Go through the records and give each one again exactly.

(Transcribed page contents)
□ □ □ □ □ □ □

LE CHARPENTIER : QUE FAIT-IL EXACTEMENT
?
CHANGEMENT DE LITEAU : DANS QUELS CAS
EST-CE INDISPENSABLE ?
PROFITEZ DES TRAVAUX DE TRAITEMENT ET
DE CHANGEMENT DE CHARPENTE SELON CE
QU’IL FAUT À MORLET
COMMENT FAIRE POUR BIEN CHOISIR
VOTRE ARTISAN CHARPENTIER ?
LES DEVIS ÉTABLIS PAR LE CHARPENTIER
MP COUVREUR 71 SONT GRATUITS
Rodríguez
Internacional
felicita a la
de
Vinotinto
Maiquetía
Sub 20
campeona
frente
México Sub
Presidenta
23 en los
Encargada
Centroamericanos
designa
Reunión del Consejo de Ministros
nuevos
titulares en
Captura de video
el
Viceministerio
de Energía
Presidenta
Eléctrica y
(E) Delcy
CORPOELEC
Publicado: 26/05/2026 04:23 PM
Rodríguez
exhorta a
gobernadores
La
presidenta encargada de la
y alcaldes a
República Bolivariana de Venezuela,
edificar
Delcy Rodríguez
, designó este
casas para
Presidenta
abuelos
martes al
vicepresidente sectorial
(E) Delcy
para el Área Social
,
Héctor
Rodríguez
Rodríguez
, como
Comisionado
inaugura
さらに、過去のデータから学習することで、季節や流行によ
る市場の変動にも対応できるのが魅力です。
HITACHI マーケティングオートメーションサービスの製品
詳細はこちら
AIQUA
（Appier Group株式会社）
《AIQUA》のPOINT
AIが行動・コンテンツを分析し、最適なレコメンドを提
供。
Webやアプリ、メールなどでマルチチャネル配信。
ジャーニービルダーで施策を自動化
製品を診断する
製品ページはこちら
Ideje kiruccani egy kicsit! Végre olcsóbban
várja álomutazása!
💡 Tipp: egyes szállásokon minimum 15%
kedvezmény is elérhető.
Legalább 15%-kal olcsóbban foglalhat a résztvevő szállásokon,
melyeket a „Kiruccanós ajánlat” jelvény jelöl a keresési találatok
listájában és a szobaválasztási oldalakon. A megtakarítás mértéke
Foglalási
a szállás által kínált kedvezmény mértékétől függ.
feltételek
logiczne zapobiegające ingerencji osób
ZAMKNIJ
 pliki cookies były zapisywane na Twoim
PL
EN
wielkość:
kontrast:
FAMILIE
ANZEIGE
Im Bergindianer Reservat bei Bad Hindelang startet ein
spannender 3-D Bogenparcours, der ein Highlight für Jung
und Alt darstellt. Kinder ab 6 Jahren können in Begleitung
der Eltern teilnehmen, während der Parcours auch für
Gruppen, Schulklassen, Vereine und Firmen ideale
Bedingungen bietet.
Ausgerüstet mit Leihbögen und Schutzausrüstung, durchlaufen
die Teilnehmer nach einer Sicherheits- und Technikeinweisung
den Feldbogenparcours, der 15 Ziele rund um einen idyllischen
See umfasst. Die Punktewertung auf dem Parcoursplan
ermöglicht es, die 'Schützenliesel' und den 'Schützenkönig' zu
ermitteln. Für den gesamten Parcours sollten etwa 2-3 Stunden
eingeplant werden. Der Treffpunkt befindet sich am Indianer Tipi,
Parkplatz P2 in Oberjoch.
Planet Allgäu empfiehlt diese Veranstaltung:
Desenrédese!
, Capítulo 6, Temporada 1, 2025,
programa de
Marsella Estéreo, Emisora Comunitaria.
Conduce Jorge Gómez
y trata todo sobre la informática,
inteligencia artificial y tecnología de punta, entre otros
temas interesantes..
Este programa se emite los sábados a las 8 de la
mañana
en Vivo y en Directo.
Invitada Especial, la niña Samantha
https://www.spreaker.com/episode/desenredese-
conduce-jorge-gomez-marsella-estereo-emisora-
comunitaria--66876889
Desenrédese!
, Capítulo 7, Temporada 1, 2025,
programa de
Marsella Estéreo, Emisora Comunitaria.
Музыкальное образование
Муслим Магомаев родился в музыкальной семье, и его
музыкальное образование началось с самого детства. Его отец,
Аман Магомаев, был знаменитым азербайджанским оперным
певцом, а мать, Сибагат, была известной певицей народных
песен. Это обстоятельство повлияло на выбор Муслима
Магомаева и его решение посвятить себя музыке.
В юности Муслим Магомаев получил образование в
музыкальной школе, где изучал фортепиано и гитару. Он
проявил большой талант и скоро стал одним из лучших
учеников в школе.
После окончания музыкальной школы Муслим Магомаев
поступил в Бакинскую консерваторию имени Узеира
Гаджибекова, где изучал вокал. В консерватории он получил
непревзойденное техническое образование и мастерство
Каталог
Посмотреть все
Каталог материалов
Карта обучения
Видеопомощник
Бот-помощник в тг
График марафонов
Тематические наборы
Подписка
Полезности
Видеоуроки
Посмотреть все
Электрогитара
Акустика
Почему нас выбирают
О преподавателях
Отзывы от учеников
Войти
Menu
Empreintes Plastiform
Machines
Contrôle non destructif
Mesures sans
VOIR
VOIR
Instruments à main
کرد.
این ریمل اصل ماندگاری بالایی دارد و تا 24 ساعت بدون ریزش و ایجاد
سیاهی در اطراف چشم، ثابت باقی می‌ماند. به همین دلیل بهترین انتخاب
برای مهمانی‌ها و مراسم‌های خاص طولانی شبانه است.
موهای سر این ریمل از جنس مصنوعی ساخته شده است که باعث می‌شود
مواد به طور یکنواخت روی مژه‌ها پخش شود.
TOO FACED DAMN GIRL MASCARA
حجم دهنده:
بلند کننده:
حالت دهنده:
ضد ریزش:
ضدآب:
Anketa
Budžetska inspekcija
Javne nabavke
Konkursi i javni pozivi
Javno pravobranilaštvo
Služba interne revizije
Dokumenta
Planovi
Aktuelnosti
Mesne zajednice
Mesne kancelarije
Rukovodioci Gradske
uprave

□ □ □ □ □ □ □

▶ Reply:
LE CHARPENTIER : QUE FAIT-IL EXACTEMENT
?
CHANGEMENT DE LITEAU : DANS QUELS CAS
EST-CE INDISPENSABLE ?
PROFITEZ DES TRAVAUX DE TRAITEMENT ET
DE CHANGEMENT DE CHARPENTE SELON CE
QU’IL FAUT À MORLET
COMMENT FAIRE POUR BIEN CHOISIR
VOTRE ARTISAN CHARPENTIER ?
LES DEVIS ÉTABLIS PAR LE CHARPENTIER
MP COUVREUR 71 SONT GRATUITS
Rodríguez
Internacional
felicita a la
de
Vinotinto
Maiquetía
Sub 20
campeona
frente
México Sub
Presidenta
23 en los
Encargada
Centroamericanos
designa
Reunión del Consejo de Ministros
nuevos
titulares en
Captura de video
el
Viceministerio
de Energía
Presidenta
Eléctrica y
(E) Delcy
CORPOELEC
Publicado: 26/05/2026 04:23 PM
Rodríguez
exhorta a
gobernadores
La
presidenta encargada de la
y alcaldes a
República Bolivariana de Venezuela,
edificar
Delcy Rodríguez
, designó este
casas para
Presidenta
abuelos
martes al
vicepresidente sectorial
(E) Delcy
para el Área Social
,
Héctor
Rodríguez
Rodríguez
, como
Comisionado
inaugura
さらに、過去のデータから学習することで、季節や流行によ
る市場の変動にも対応できるのが魅力です。
HITACHI マーケティングオートメーションサービスの製品
詳細はこちら
AIQUA
（Appier Group株式会社）
《AIQUA》のPOINT
AIが行動・コンテンツを分析し、最適なレコメンドを提
供。
Webやアプリ、メールなどでマルチチャネル配信。
ジャーニービルダーで施策を自動化
製品を診断する
製品ページはこちら
Ideje kiruccani egy kicsit! Végre olcsóbban
várja álomutazása!
💡 Tipp: egyes szállásokon minimum 15%
kedvezmény is elérhető.
Legalább 15%-kal olcsóbban foglalhat a résztvevő szállásokon,
melyeket a „Kiruccanós ajánlat” jelvény jelöl a keresési találatok
listájában és a szobaválasztási oldalakon. A megtakarítás mértéke
Foglalási
a szállás által kínált kedvezmény mértékétől függ.
feltételek
logiczne zapobiegające ingerencji osób
ZAMKNIJ
 pliki cookies były zapisywane na Twoim
PL
EN
wielkość:
kontrast:
FAMILIE
ANZEIGE
Im Bergindianer Reservat bei Bad Hindelang startet ein
spannender 3-D Bogenparcours, der ein Highlight für Jung
und Alt darstellt. Kinder ab 6 Jahren können in Begleitung
der Eltern teilnehmen, während der Parcours auch für
Gruppen, Schulklassen, Vereine und Firmen ideale
Bedingungen bietet.
Ausgerüstet mit Leihbögen und Schutzausrüstung, durchlaufen
die Teilnehmer nach einer Sicherheits- und Technikeinweisung
den Feldbogenparcours, der 15 Ziele rund um einen idyllischen
See umfasst. Die Punktewertung auf dem Parcoursplan
ermöglicht es, die 'Schützenliesel' und den 'Schützenkönig' zu
ermitteln. Für den gesamten Parcours sollten etwa 2-3 Stunden
eingeplant werden. Der Treffpunkt befindet sich am Indianer Tipi,
Parkplatz P2 in Oberjoch.
Planet Allgäu empfiehlt diese Veranstaltung:
Desenrédese!
, Capítulo 6, Temporada 1, 2025,
programa de
Marsella Estéreo, Emisora Comunitaria.
Conduce Jorge Gómez
y trata todo sobre la informática,
inteligencia artificial y tecnología de punta, entre otros
temas interesantes..
Este programa se emite los sábados a las 8 de la
mañana
en Vivo y en Directo.
Invitada Especial, la niña Samantha
https://www.spreaker.com/episode/desenredese-
conduce-jorge-gomez-marsella-estereo-emisora-
comunitaria--66876889
Desenrédese!
, Capítulo 7, Temporada 1, 2025,
programa de
Marsella Estéreo, Emisora Comunitaria.
Музыкальное образование
Муслим Магомаев родился в музыкальной семье, и его
музыкальное образование началось с самого детства. Его отец,
Аман Магомаев, был знаменитым азербайджанским оперным
певцом, а мать, Сибагат, была известной певицей народных
песен. Это обстоятельство повлияло на выбор Муслима
Магомаева и его решение посвятить себя музыке.
В юности Муслим Магомаев получил образование в
музыкальной школе, где изучал фортепиано и гитару. Он
проявил большой талант и скоро стал одним из лучших
учеников в школе.
После окончания музыкальной школы Муслим Магомаев
поступил в Бакинскую консерваторию имени Узеира
Гаджибекова, где изучал вокал. В консерватории он получил
непревзойденное техническое образование и мастерство
Каталог
Посмотреть все
Каталог материалов
Карта обучения
Видеопомощник
Бот-помощник в тг
График марафонов
Тематические наборы
Подписка
Полезности
Видеоуроки
Посмотреть все
Электрогитара
Акустика
Почему нас выбирают
О преподавателях
Отзывы от учеников
Войти
Menu
Empreintes Plastiform
Machines
Contrôle non destructif
Mesures sans
VOIR
VOIR
Instruments à main
کرد.
این ریمل اصل ماندگاری بالایی دارد و تا 24 ساعت بدون ریزش و ایجاد
سیاهی در اطراف چشم، ثابت باقی می‌ماند. به همین دلیل بهترین انتخاب
برای مهمانی‌ها و مراسم‌های خاص طولانی شبانه است.
موهای سر این ریمل از جنس مصنوعی ساخته شده است که باعث می‌شود
مواد به طور یکنواخت روی مژه‌ها پخش شود.
TOO FACED DAMN GIRL MASCARA
حجم دهنده:
بلند کننده:
حالت دهنده:
ضد ریزش:
ضدآب:
Anketa
Budžetska inspekcija
Javne nabavke
Konkursi i javni pozivi
Javno pravobranilaštvo
Služba interne revizije
Dokumenta
Planovi
Aktuelnosti
Mesne zajednice
Mesne kancelarije
Rukovodioci Gradske
uprave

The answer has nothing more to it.